Investment vs. Consumption in real estate
Saptarshi Das
Founder at SCDND Estates, Financial Engineer, Econophile, Creator of Hybrid Financial Securities, Problem-solver through Innovation
When it comes to real estate, confusing investment decisions with personal consumption can be extremely damaging financially. Unfortunately most individuals are also highly prone to making this mistake, as my own parents did around 2009-11.
After selling an ancestral land at a large profit in 2007 (quite usual for lands held since 1970s in India, very cheap before India's economy opened up in 1990s), their natural tendency was to reinvest it back into real estate.
The trouble was that they invested in a house that they themselves would like to live in. Instead of say five different properties of ?50 lakhs each, they purchased one house of ?2.5 Cr!

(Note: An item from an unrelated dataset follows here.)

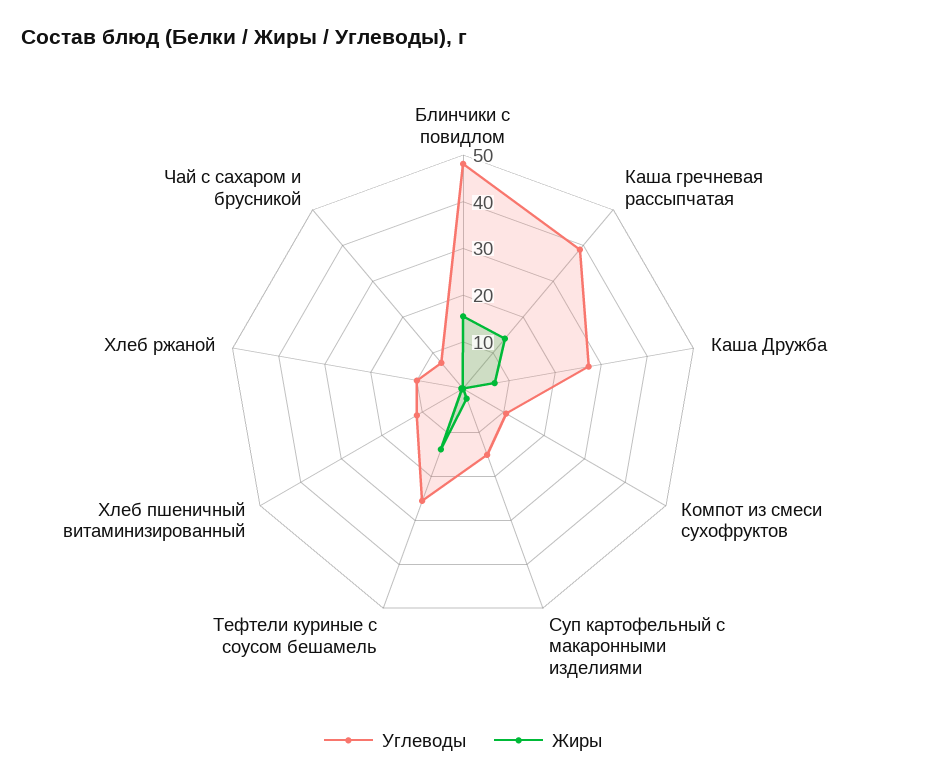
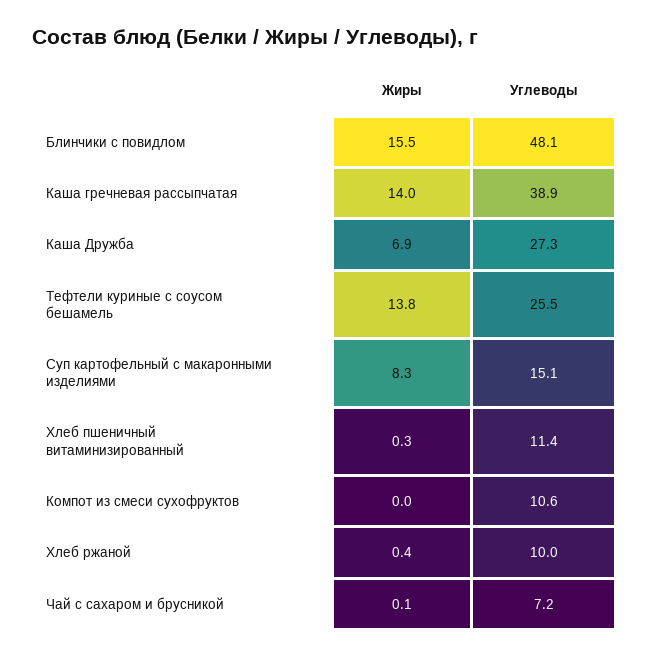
Жиры, Суп картофельный с макаронными изделиями: 2 -> 8.3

The rental yield (i.e. rent receivable divided by purchase price of a property) is usually 4-5% p.a. for affordable housing, even higher for commercial properties. It's barely 2.5-3% for luxury residential properties!

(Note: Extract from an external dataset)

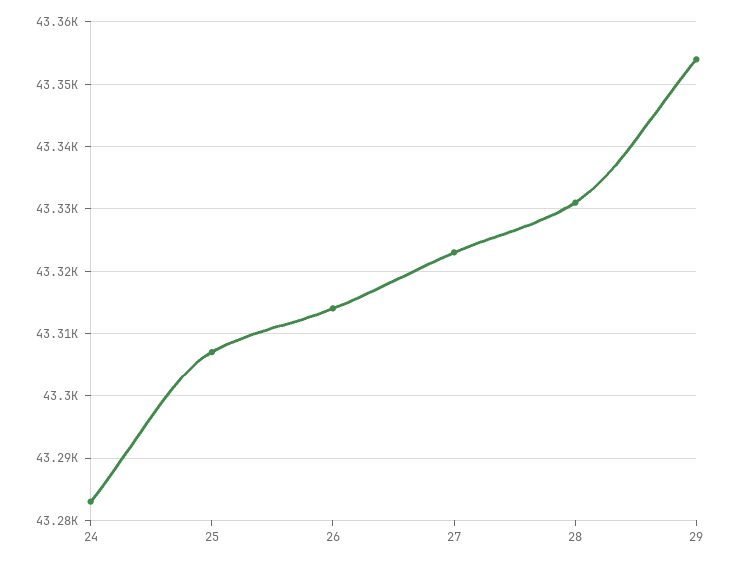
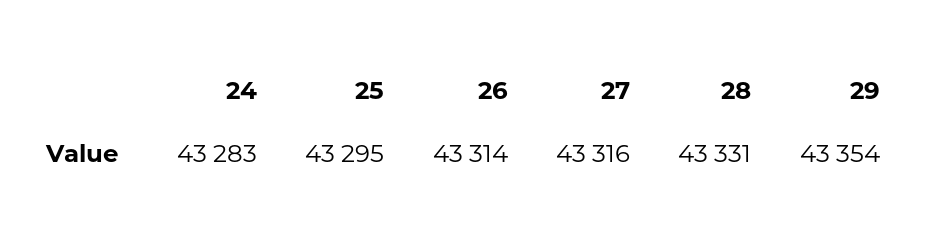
25: 43307 -> 43295
27: 43323 -> 43316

Furthermore, five properties across different neighbourhoods and property-types (e.g. residential, commercial, retail etc.) significantly diversifies away the risk while not sacrificing returns. One high-value property magnifies liquidity risk as well.
The consequence? The net compounded annual growth on their 'investment' over 15 years is 3.8% (including rentals received, subtracting maintenance & taxes). That is worse than just leaving the cash in a Bank Savings A/C!
I know of several well-to-do individuals in South Delhi who have lived the exact same experience, without realizing it as they have not done the math. My family's decisions, and my ex-post analysis of the results, have given me a brand new perspective into real estate investment as a whole. We have integrated our learnings in developing the business model of SCDND Estates, so that our clients won't have to make the same mistakes we did.